Large scale sensor networks are being deployed for advanced civilian and military applications such as habitat monitoring, seismic monitoring, location tracking systems, etc. Although the sensors provide an unprecedented scale of access to monitor phenomena up front, their limited resources in terms of processing speed, communication power and memory render the conventional data management tools and techniques ineffective.
Distributed protocols and algorithms are being employed to store, process, and query high level semantically rich data from the raw and noisy sensor data. In this dissertation, I develop novel distributed techniques to mine and summarize spatio-temporal data in such a resource constrained sensor network.

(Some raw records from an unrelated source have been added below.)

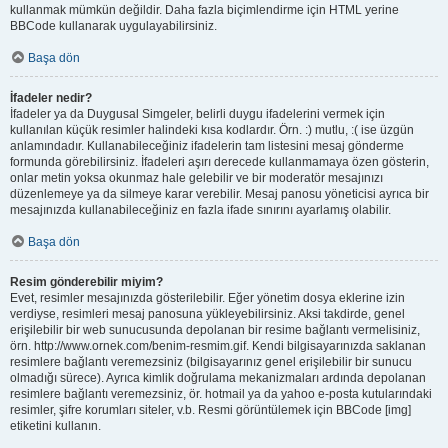
kullanmak mümkün değildir. Daha fazla biçimlendirme için HTML yerine
BBCode kullanarak uygulayabilirsiniz.
Başa dön
İfadeler nedir?
İfadeler ya da Duygusal Simgeler, belirli duygu ifadelerini vermek için
kullanılan küçük resimler halindeki kısa kodlardır. Örn. :) mutlu, :( ise üzgün
anlamındadır. Kullanabileceğiniz ifadelerin tam listesini mesaj gönderme
formunda görebilirsiniz. İfadeleri aşırı derecede kullanmamaya özen gösterin,
onlar metin yoksa okunmaz hale gelebilir ve bir moderatör mesajınızı
düzenlemeye ya da silmeye karar verebilir. Mesaj panosu yöneticisi ayrıca bir
mesajınızda kullanabileceğiniz en fazla ifade sınırını ayarlamış olabilir.
Başa dön
Resim gönderebilir miyim?
Evet, resimler mesajınızda gösterilebilir. Eğer yönetim dosya eklerine izin
verdiyse, resimleri mesaj panosuna yükleyebilirsiniz. Aksi takdirde, genel
erişilebilir bir web sunucusunda depolanan bir resime bağlantı vermelisiniz,
örn. http://www.ornek.com/benim-resmim.gif. Kendi bilgisayarınızda saklanan
resimlere bağlantı veremezsiniz (bilgisayarınız genel erişilebilir bir sunucu
olmadığı sürece). Ayrıca kimlik doğrulama mekanizmaları ardında depolanan
resimlere bağlantı veremezsiniz, ör. hotmail ya da yahoo e-posta kutularındaki
resimler, şifre korumları siteler, v.b. Resmi görüntülemek için BBCode [img]
etiketini kullanın.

In the first part of the thesis, I consider the important problem of object tracking, and present an efficient distributed index structure, to track deformable objects such as chemical plumes. The index structure localizes in both space and time, and answers spatio-temporal range queries with an adaptive query optimizer.

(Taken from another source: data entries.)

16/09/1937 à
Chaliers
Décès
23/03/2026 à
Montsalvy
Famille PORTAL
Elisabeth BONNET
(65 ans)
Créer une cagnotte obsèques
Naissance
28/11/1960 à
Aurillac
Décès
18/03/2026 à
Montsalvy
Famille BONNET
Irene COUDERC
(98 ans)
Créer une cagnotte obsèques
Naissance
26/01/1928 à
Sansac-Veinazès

I next focus on extracting spatio-temporal correlations in sensors, via spatial clustering. I capture temporal correlation within a node using auto-regressive (AR) models, and then employ hierarchical spatial clustering techniques to aggregate sensors into clusters. Experimental results show that modeling reduces communication costs by an order of magnitude, whereas distributed algorithms reduce it by another order.
I then consider the problem of modeling high level semantic events from low level sensor signals. I transform numeric data into symbols and then model the resulting symbolic sequences using statistical models—Markov Chains (MCs) and Hidden Markov Models (HMMs). I then build a distributed index structure to answer range and nearest-neighbor queries over such sensor models.
Finally, I present a framework for minimizing the communication overhead of monitoring a global aggregate defined over the local attributes of a set of sensors. I design an optimal algorithm, when the local events are independent; whereas, when they are dependent, I show that the problem is NP-complete and develop efficient heuristics which adapt well to changing network conditions, and outperform competing techniques in terms of communication cost.